I've never really given much credit to vocals in metal, but let me tell you, Fredrik Thordendal's staccato demon-like spitting sounds damn cool without taking itself too seriously or offending the eardrums. The delivery mimics the stop-and-go style of the rhythm guitars, too, so you could say that the vocals add an entire new layer to the complexity. There are some lame spoken word sections, but in general the vox add to the otherworldly atmosphere. Anyway, I've never really given much credit to lyrics in metal, either...
Fredrik's distinct solos are so plentiful here. The "freak out" moments for most Meshuggah fans when listening to their albums are often during the bridge section of their songs where Fredrik crazy-solos over a twisted riff, and you get that times ten on this album.
I'm trying to think of a downside here, and I think I may have one. The only thing a Meshuggener might not be expecting is the experimental stuff towards the end. I don't want to spoil anything, but just remember that this IS a side project and experimentation is normal. From Thordendal, I wasn't too surprised. There are some seemingly off-key notes that are very interesting, and the whole change in tone is certainly delivered with the tongue firmly placed in the cheek. It's fun and grows on you with every listen, even if it can drag a little bit.
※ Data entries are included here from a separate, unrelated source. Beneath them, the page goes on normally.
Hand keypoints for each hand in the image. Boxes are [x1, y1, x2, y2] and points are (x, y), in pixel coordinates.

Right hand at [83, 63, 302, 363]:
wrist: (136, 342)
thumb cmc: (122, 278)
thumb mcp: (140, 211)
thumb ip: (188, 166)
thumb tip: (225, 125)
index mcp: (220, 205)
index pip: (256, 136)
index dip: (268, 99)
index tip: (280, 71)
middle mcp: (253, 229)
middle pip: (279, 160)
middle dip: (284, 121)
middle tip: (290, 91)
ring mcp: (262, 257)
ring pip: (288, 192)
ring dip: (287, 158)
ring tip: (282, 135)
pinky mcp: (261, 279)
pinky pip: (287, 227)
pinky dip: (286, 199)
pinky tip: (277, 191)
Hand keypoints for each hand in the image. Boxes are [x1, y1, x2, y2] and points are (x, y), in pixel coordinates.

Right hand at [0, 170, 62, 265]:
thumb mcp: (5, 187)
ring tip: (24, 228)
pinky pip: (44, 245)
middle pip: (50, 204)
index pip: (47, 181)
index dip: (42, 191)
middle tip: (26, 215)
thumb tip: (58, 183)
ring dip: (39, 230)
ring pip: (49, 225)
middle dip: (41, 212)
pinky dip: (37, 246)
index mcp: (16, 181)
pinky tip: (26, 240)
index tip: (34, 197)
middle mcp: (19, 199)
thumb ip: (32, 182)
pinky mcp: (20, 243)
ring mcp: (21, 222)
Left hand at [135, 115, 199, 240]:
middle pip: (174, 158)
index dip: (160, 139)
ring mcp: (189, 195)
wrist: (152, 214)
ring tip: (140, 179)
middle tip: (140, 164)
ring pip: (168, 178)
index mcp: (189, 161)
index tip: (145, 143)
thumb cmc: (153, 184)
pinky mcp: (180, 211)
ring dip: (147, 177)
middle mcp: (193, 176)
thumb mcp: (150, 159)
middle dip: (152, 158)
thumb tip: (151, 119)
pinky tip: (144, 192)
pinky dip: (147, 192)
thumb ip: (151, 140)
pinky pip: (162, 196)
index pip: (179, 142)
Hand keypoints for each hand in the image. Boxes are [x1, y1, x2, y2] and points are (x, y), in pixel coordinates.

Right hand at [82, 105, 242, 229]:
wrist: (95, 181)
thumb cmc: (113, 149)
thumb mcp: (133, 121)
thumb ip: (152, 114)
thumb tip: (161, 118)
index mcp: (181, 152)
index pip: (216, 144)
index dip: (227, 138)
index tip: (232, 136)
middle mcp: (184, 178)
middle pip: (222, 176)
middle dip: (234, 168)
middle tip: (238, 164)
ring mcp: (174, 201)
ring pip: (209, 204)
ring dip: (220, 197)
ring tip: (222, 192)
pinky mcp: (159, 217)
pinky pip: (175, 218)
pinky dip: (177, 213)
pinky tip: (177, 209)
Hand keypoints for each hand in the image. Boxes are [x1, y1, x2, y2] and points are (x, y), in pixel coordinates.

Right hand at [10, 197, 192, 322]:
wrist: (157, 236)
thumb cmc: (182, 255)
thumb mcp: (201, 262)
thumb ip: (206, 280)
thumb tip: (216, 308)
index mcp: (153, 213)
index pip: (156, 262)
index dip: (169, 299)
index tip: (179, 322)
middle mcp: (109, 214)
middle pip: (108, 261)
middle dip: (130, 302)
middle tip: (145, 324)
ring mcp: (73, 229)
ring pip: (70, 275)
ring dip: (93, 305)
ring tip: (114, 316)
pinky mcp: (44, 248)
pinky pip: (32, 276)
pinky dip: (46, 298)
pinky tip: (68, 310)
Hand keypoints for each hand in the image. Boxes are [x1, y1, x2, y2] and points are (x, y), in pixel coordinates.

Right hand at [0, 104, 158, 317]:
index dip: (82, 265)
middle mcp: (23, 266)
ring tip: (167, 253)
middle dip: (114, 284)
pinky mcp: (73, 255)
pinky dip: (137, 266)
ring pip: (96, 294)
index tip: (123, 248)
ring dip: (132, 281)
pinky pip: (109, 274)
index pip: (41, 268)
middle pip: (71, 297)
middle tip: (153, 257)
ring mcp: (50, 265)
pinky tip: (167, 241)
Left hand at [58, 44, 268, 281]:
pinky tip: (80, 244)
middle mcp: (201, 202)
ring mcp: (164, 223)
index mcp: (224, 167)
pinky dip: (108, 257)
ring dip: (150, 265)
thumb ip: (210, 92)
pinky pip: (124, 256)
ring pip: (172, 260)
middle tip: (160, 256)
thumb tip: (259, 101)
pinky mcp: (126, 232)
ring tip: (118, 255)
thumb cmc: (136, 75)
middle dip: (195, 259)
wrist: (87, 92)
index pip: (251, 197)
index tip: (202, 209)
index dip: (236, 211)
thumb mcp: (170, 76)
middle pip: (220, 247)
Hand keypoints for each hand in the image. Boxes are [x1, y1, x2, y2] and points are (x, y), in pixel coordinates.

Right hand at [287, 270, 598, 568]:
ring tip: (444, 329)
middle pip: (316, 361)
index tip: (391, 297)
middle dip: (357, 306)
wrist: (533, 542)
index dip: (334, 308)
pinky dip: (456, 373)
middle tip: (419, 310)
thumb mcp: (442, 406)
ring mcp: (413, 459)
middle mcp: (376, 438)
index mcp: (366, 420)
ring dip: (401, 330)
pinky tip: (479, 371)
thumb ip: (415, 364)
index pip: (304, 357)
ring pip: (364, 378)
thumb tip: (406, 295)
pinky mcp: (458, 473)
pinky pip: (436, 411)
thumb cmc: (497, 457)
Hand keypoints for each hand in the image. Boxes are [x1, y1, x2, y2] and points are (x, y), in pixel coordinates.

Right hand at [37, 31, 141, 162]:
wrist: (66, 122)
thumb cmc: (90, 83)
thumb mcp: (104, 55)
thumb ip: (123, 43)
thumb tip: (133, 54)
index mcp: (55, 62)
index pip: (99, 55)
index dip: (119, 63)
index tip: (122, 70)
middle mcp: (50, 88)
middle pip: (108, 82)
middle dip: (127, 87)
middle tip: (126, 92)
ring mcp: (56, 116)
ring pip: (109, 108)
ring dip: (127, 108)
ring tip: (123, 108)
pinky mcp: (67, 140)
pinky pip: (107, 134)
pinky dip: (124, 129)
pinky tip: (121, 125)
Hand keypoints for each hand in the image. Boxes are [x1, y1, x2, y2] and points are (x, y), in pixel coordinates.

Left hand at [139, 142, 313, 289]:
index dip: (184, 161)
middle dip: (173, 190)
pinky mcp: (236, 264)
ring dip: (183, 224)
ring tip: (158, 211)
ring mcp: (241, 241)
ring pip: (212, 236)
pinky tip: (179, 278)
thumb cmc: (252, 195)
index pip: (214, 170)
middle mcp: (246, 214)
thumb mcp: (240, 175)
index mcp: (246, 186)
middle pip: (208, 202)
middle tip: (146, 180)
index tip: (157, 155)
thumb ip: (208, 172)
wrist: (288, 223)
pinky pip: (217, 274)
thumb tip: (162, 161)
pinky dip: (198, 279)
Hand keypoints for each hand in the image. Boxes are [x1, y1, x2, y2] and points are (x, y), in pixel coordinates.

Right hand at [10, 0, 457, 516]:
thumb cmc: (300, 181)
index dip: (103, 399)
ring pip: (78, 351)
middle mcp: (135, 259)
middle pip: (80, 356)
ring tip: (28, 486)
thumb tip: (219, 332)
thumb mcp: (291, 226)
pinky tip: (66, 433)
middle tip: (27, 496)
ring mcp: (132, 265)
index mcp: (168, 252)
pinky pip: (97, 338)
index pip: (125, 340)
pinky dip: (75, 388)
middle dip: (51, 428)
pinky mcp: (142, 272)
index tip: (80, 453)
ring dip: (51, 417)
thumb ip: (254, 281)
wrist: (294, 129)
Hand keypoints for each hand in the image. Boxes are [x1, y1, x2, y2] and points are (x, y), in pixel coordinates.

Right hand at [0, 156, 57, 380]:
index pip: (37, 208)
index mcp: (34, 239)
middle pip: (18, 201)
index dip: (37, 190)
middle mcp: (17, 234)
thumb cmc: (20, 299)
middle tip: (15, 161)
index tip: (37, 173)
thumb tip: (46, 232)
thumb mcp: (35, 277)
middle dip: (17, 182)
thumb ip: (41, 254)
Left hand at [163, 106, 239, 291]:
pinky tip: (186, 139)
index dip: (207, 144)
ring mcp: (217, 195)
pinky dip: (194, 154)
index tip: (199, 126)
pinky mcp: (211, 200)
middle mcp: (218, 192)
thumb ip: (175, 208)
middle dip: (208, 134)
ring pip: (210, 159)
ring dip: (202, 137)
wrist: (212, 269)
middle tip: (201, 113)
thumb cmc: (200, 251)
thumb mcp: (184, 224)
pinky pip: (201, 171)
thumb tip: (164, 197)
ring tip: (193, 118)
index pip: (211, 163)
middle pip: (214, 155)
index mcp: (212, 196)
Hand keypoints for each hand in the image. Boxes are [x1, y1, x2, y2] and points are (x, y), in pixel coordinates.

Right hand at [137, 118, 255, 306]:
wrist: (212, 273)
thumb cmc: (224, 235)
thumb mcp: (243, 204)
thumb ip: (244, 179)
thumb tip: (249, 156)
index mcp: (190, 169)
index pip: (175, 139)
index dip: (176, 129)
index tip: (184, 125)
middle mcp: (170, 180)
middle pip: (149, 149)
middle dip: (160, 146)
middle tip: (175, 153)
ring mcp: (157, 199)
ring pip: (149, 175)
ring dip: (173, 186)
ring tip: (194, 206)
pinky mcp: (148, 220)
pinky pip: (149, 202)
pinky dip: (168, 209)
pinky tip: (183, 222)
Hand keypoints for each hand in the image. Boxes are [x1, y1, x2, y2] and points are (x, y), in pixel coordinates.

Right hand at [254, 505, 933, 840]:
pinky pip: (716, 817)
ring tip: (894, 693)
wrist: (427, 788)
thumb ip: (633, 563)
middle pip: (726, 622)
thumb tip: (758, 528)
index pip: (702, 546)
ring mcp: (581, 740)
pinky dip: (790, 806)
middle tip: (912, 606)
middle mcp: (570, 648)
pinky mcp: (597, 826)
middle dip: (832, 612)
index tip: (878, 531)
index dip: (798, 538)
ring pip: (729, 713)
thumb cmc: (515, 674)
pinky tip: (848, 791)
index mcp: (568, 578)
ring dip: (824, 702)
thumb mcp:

Speaking of dragging, I think I better wrap things up. I consider this the lost Meshuggah album, and there's nothing a Meshuggah fan could want more than more Meshuggah, is there? Fredrik did enough to make this project his own, and everything he did was good, but this was obviously directed at his Meshuggah fans. As for everyone else, well... I'm still trying to get my friends to except this as something other than "broken-record static."